■ RECORDS PROVIDED
>>
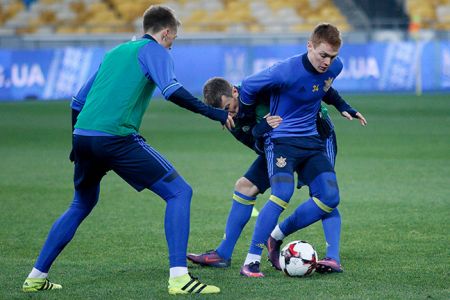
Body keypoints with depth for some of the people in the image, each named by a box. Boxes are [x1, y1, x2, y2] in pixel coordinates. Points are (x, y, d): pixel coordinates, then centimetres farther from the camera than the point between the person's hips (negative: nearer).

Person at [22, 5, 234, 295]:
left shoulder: (115, 52, 27)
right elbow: (172, 90, -14)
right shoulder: (154, 51, 6)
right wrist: (215, 113, -8)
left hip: (83, 137, 7)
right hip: (118, 138, -7)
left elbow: (78, 102, 29)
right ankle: (179, 277, -15)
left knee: (82, 205, 29)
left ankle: (36, 277, 28)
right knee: (179, 192, -2)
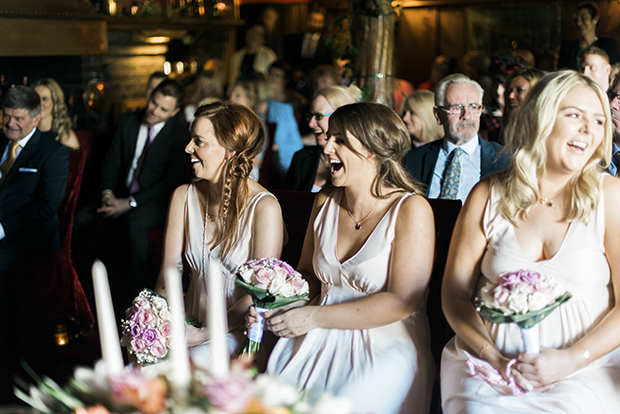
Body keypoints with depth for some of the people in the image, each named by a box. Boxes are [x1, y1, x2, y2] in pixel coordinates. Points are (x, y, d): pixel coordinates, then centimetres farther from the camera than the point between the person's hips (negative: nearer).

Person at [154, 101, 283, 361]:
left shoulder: (264, 207, -14)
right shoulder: (184, 197, 3)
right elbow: (170, 270, 2)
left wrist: (205, 335, -21)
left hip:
<<
■ WORK TO COMPLETE
Format the lines above as a JSON list of strings, one string per line, with blank lines omitted. Leave out the pictures.

■ RESULT OF THIS TASK
[
  "Body keypoints with depth for some of the people in the image, each named by a box. Boxes are [x1, y1, x2, y2] in pixel coordinates. Points are (x, y, d): pixel coordinates, then centimetres farther from the camera than the point between the person's hips (negative: nearer).",
  "Person at [22, 5, 234, 295]:",
  "left shoulder: (115, 52, 27)",
  "right elbow: (172, 90, -14)",
  "right shoulder: (154, 51, 6)",
  "right wrist: (215, 113, -8)",
  "left hip: (83, 137, 7)",
  "right hip: (118, 138, -7)",
  "left elbow: (78, 102, 29)",
  "right ankle: (179, 277, -15)",
  "left knee: (82, 205, 29)",
  "left ankle: (36, 277, 28)",
  "right knee: (179, 192, -2)",
  "Body keypoints with depth for some of the people in the image, each named by a box. Boxes are [x1, y1, x2, y2] in pixel coordinates. Points are (x, y, d): pixel coordinates, then centimetres farther from the camera than the point between the person's hips (negative: nearer).",
  "Person at [154, 101, 283, 361]:",
  "left shoulder: (264, 207, -14)",
  "right shoulder: (184, 197, 3)",
  "right elbow: (170, 270, 2)",
  "left wrist: (205, 335, -21)",
  "left hip:"
]